_What to produce_: Quote all lines below exactly. Images stay out.

[Supplied records — start]

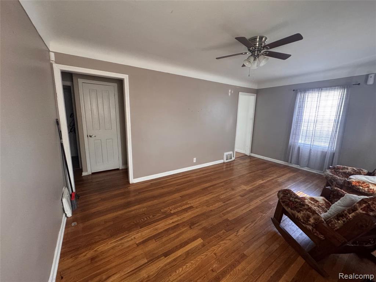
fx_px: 152
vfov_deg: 85.7
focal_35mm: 14
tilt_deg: -10.4
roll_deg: -0.9
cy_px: 141
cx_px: 188
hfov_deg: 102.1
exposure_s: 1/60
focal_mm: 2.22
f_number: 2.2
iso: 640
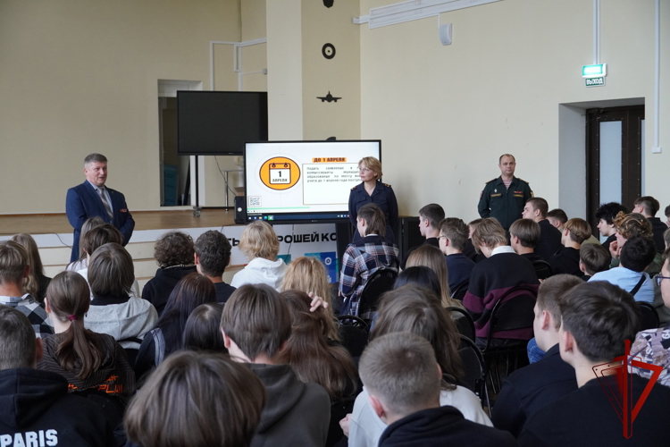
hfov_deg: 33.4
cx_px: 335
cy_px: 224
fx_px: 1117
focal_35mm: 60
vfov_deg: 22.6
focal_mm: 40
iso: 1600
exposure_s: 1/160
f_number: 4.5
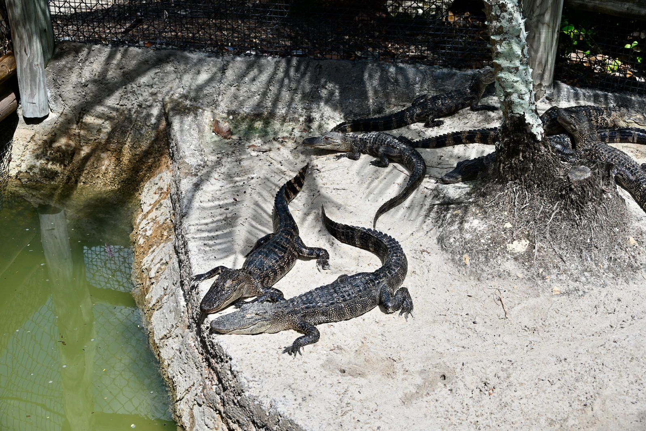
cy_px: 216
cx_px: 323
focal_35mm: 51
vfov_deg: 26.5
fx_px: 915
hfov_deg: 38.9
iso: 100
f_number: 6.3
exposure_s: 1/320
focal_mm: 51
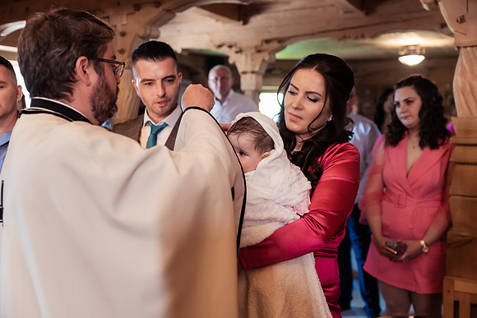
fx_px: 504
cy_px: 159
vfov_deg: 35.1
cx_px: 238
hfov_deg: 50.7
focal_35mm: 38
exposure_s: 1/125
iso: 1600
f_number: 2.8
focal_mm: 38
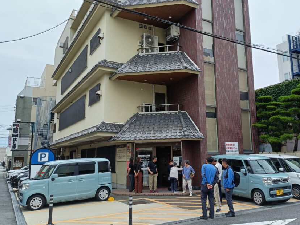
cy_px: 107
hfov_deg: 58.1
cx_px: 174
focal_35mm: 31
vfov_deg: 45.4
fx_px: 269
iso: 64
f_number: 1.7
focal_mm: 4.7
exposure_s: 1/844
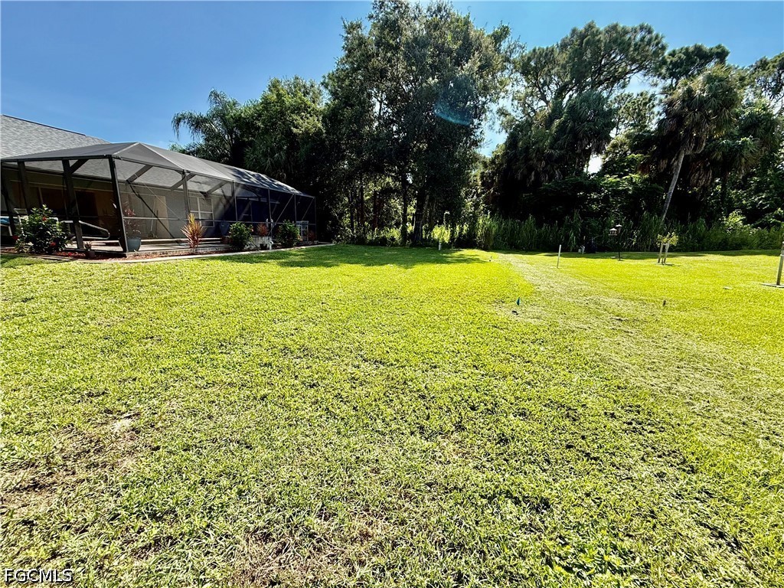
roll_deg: -2.0
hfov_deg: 102.1
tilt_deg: -11.9
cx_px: 392
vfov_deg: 85.7
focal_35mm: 14
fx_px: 317
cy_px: 294
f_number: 2.2
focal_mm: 2.22
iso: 50
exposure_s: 1/914
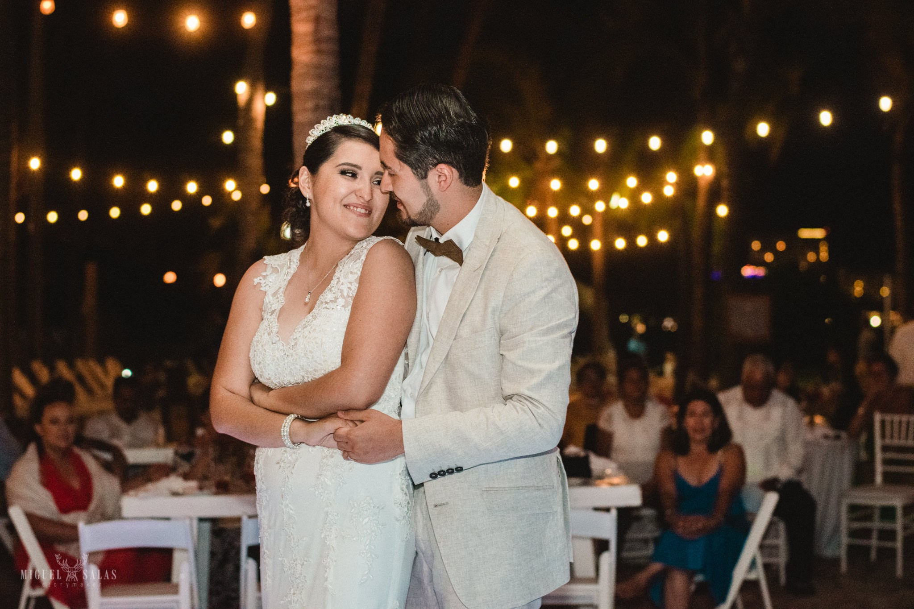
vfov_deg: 18.2
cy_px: 304
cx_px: 457
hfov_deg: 27.0
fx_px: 1904
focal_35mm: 75
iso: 1600
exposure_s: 1/125
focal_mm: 50
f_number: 2.8
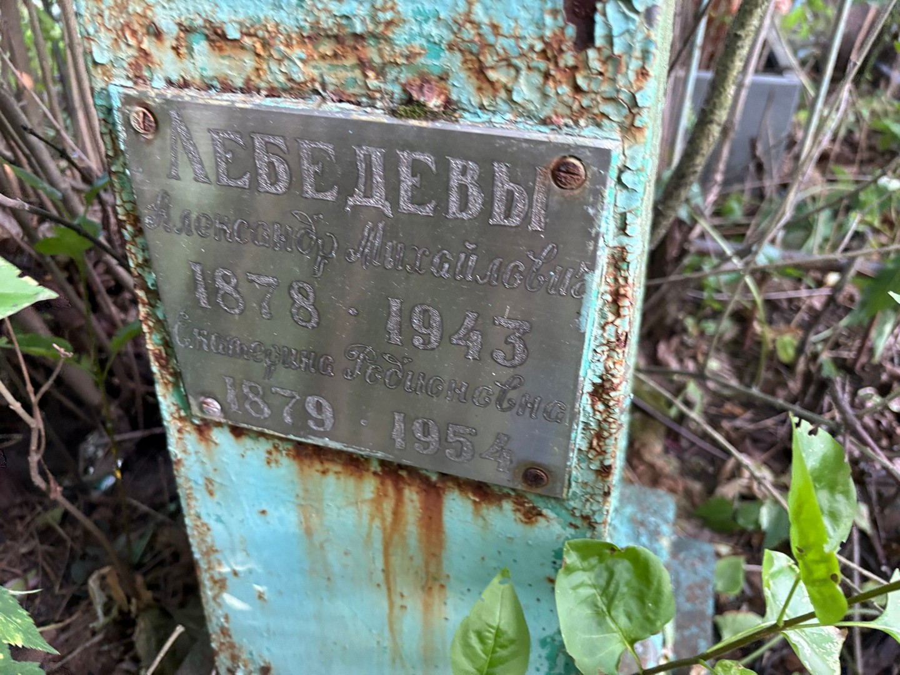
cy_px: 338
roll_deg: -4.6
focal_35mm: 26
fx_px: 676
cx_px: 450
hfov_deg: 67.3
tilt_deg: -32.9
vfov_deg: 53.1
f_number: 1.6
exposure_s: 1/60
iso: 320
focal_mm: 5.96
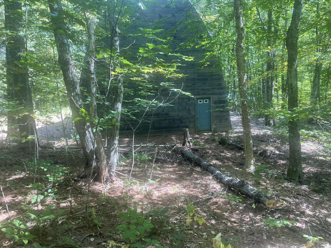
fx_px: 249
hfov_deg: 67.3
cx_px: 166
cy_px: 124
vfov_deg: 53.1
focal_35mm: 26
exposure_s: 1/121
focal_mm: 4.2
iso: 80
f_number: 1.6
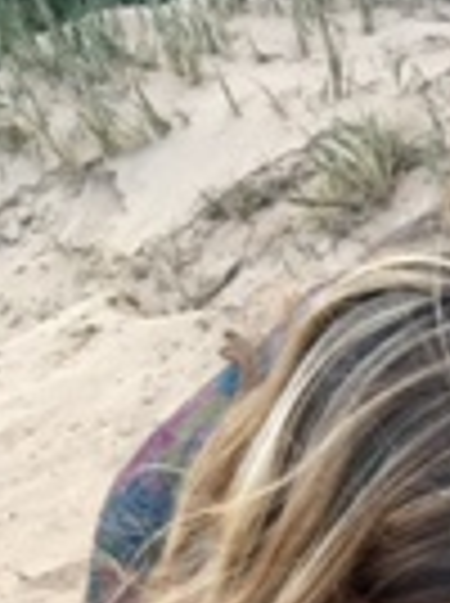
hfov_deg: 10.6
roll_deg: +2.4
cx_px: 297
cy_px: 1372
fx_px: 2417
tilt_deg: -27.9
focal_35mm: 139
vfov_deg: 11.9
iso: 25
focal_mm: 4.15
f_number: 2.2
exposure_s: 1/246
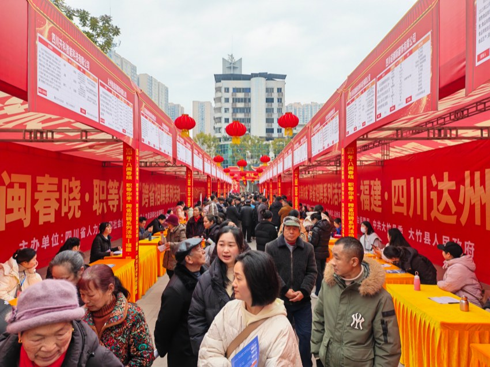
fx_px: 340
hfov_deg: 71.6
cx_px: 245
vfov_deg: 56.8
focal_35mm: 24
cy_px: 184
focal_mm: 5.52
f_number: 1.9
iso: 320
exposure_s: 1/400
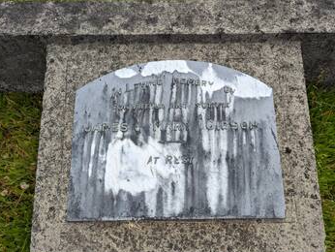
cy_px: 130
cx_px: 168
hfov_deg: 69.4
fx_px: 242
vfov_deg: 54.9
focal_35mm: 25
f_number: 1.85
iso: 47
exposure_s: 1/2309
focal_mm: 6.81
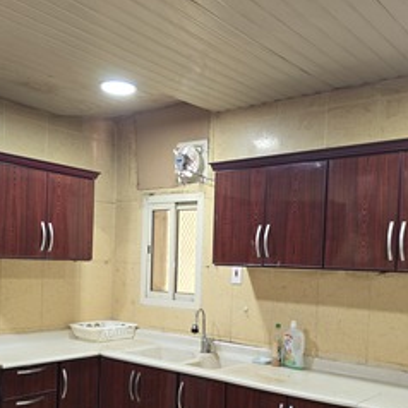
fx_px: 520
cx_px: 227
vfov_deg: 42.0
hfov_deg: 42.8
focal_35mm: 39
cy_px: 287
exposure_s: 1/24
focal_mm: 6.3
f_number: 1.7
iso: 100
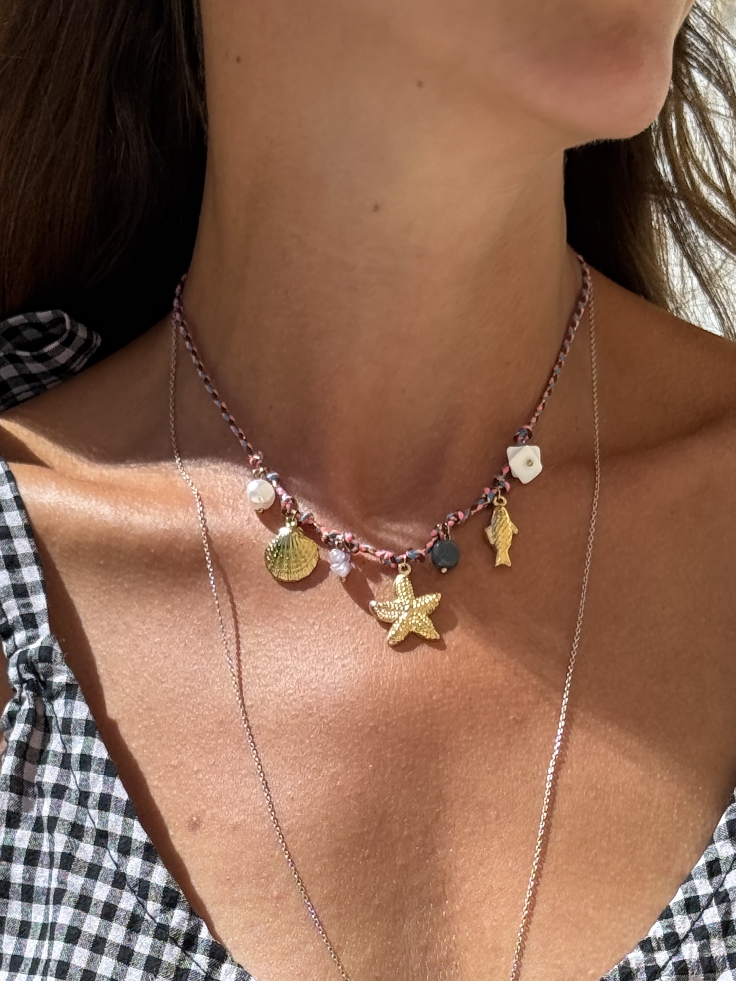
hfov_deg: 30.3
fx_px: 1361
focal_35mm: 48
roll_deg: -1.4
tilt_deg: -8.8
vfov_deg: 39.7
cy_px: 490
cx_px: 368
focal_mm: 6.76
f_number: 1.78
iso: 100
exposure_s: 1/5587
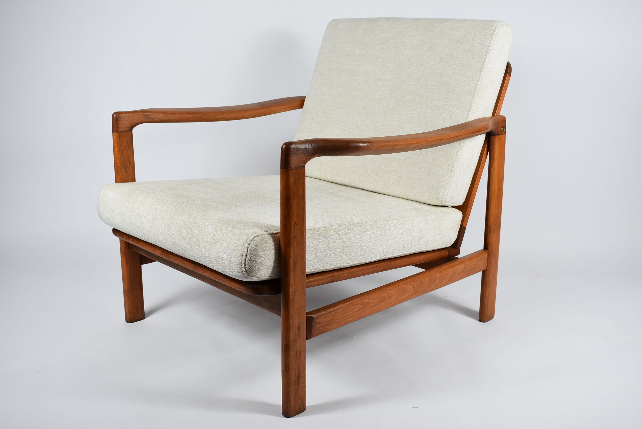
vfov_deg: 34.7
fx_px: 687
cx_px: 320
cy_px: 219
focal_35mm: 39
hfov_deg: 50.1
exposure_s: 1/125
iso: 800
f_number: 5.6
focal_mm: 25
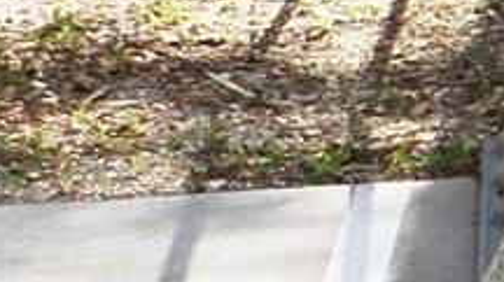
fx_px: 2697
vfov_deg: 5.9
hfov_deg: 9.3
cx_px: 1293
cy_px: -107
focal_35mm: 202
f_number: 2.5
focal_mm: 4.5
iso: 80
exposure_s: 1/500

[Supplied records — finish]

_Solution for this exercise_:
fx_px: 152
vfov_deg: 85.7
focal_35mm: 14
tilt_deg: -10.4
roll_deg: -0.9
cy_px: 141
cx_px: 188
hfov_deg: 102.1
exposure_s: 1/60
focal_mm: 2.22
f_number: 2.2
iso: 640
hfov_deg: 33.4
cx_px: 335
cy_px: 224
fx_px: 1117
focal_35mm: 60
vfov_deg: 22.6
focal_mm: 40
iso: 1600
exposure_s: 1/160
f_number: 4.5
cy_px: 216
cx_px: 323
focal_35mm: 51
vfov_deg: 26.5
fx_px: 915
hfov_deg: 38.9
iso: 100
f_number: 6.3
exposure_s: 1/320
focal_mm: 51
fx_px: 504
cy_px: 159
vfov_deg: 35.1
cx_px: 238
hfov_deg: 50.7
focal_35mm: 38
exposure_s: 1/125
iso: 1600
f_number: 2.8
focal_mm: 38
cy_px: 107
hfov_deg: 58.1
cx_px: 174
focal_35mm: 31
vfov_deg: 45.4
fx_px: 269
iso: 64
f_number: 1.7
focal_mm: 4.7
exposure_s: 1/844
roll_deg: -2.0
hfov_deg: 102.1
tilt_deg: -11.9
cx_px: 392
vfov_deg: 85.7
focal_35mm: 14
fx_px: 317
cy_px: 294
f_number: 2.2
focal_mm: 2.22
iso: 50
exposure_s: 1/914
vfov_deg: 18.2
cy_px: 304
cx_px: 457
hfov_deg: 27.0
fx_px: 1904
focal_35mm: 75
iso: 1600
exposure_s: 1/125
focal_mm: 50
f_number: 2.8
cy_px: 338
roll_deg: -4.6
focal_35mm: 26
fx_px: 676
cx_px: 450
hfov_deg: 67.3
tilt_deg: -32.9
vfov_deg: 53.1
f_number: 1.6
exposure_s: 1/60
iso: 320
focal_mm: 5.96
fx_px: 249
hfov_deg: 67.3
cx_px: 166
cy_px: 124
vfov_deg: 53.1
focal_35mm: 26
exposure_s: 1/121
focal_mm: 4.2
iso: 80
f_number: 1.6
hfov_deg: 10.6
roll_deg: +2.4
cx_px: 297
cy_px: 1372
fx_px: 2417
tilt_deg: -27.9
focal_35mm: 139
vfov_deg: 11.9
iso: 25
focal_mm: 4.15
f_number: 2.2
exposure_s: 1/246
fx_px: 340
hfov_deg: 71.6
cx_px: 245
vfov_deg: 56.8
focal_35mm: 24
cy_px: 184
focal_mm: 5.52
f_number: 1.9
iso: 320
exposure_s: 1/400
cy_px: 130
cx_px: 168
hfov_deg: 69.4
fx_px: 242
vfov_deg: 54.9
focal_35mm: 25
f_number: 1.85
iso: 47
exposure_s: 1/2309
focal_mm: 6.81
fx_px: 520
cx_px: 227
vfov_deg: 42.0
hfov_deg: 42.8
focal_35mm: 39
cy_px: 287
exposure_s: 1/24
focal_mm: 6.3
f_number: 1.7
iso: 100
hfov_deg: 30.3
fx_px: 1361
focal_35mm: 48
roll_deg: -1.4
tilt_deg: -8.8
vfov_deg: 39.7
cy_px: 490
cx_px: 368
focal_mm: 6.76
f_number: 1.78
iso: 100
exposure_s: 1/5587
vfov_deg: 34.7
fx_px: 687
cx_px: 320
cy_px: 219
focal_35mm: 39
hfov_deg: 50.1
exposure_s: 1/125
iso: 800
f_number: 5.6
focal_mm: 25
fx_px: 2697
vfov_deg: 5.9
hfov_deg: 9.3
cx_px: 1293
cy_px: -107
focal_35mm: 202
f_number: 2.5
focal_mm: 4.5
iso: 80
exposure_s: 1/500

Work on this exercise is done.